Docker is an open source project, which packages applications and their dependencies in a virtual container that can run on any Linux server. Docker has immense possibilities as it facilitates the running of several OS's on the same server.


Technology is changing faster than styles in than fashion world, and there are many new entrants specific to the open source, cloud, virtualisation, and DevOps technologies. Docker is one of them. The aim of this article is to give you a clear idea of Docker, its architecture and its functions, before getting started with it. 
Docker is a new open source tool based on Linux container technology(LXC), designed to change how you think about workload/application deployments. It helps you to easily create light-weight, self-sufficient, portable application containers that can be shared, modified and easily deployed to different infrastructure such as cloud/compute servers or bare metal servers. The Idea is to provide a comprehensive abstraction layer that allows developers to 'containerise' or 'package' any application  and have it run on any infrastructure.
Docker is based on container virtualisation and it is not new. There is no better tool than Docker to help manage kernel level technologies such as LXC, cgroups and a copy-on-write filesystems. It helps us manage the complicated kernel layer technologies through tools and APIs.


What is LXC (Linux Container) ? 

LXC is an OS level virtualisation method for running multiple isolated Linux operating systems or containers on a single host. LXC does this by using kernel level name space, which helps to isolate containers from the host. Now question might be arise about security. If I am logged in to my container as the root user, I can hack my base OS; so it is not secured? This is not the case because the user namespace separates the users of the containers and the host, ensuring that the container root user does not have the root privilege to log in to the host OS. Likewise, there are the process name space and the network name space, which ensure that the display and management of the processes run in the containers but not on the host and the network container, which has its own network device and IP addresses.

Cgroups

Cgroups, also known as control groups, help to implement resource accounting and limiting. They help to limit resource utilisation or consumption by a container such as memory, the CPU and Disk I/O, and also provide metrics around resources consumption on various processes within container.

Copy-on-write filesystem

Docker leverages a copy-on-filesystems (currently AUFS, but other filesystems are being investigated). This allows Docker to spawn containers (to put it simply--instead of having to make full copies, it basically uses 'pointers' back to existing files).

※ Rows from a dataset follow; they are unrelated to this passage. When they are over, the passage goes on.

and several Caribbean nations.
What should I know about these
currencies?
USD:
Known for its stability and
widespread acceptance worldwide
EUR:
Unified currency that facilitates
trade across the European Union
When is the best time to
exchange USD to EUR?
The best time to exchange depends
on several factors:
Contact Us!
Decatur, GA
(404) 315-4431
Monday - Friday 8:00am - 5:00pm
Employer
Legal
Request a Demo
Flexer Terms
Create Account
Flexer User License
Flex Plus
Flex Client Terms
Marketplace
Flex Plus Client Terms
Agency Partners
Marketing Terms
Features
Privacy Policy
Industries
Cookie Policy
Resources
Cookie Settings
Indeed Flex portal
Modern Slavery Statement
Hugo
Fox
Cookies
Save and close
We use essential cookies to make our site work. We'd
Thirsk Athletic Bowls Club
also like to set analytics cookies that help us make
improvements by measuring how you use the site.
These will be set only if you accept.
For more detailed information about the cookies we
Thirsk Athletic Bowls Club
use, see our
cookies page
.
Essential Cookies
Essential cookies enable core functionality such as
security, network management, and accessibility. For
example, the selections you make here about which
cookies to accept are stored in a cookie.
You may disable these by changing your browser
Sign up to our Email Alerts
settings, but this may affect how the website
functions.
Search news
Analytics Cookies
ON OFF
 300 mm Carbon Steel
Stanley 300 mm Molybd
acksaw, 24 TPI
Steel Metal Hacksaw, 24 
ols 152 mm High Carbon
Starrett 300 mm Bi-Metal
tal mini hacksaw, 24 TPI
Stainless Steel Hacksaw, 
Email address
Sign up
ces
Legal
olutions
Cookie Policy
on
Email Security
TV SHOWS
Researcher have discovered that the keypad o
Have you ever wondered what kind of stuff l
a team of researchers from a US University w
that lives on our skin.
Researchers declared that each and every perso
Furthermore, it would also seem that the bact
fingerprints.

Containerisation vs virtualisation

What is the rationale behind the container-based approach or how is it different from virtualisation ?
Containers virtualise at the OS level, whereas both Type-1 and Type-2 hypervisor-based solutions virtulise at the hardware level. Both virtualisation and containerisation are a kind of virtualisation; in the case of VMs, a hypervisor (both for Type-1 and Type-2) slices the hardware, but containers make available protected portions of the OS. They effectively virtualise the OS. If you run multiple containers on the same host, no container will come to know that it is sharing the same resources because each container has its own abstraction. LXC takes the help of name spaces to provide the isolated regions known as containers. Each containers runs in its own allocated name space and does not have access outside of it. Technologies such as cgroups, union filesystems and container formats are also used for different purposes throughout the containerisation.


Linux containers

Unlike virtual machines, with the help of LXC you can share multiple containers from a single sources disk OS image. LXC is very lighweight, has a faster start-up and needs less resources.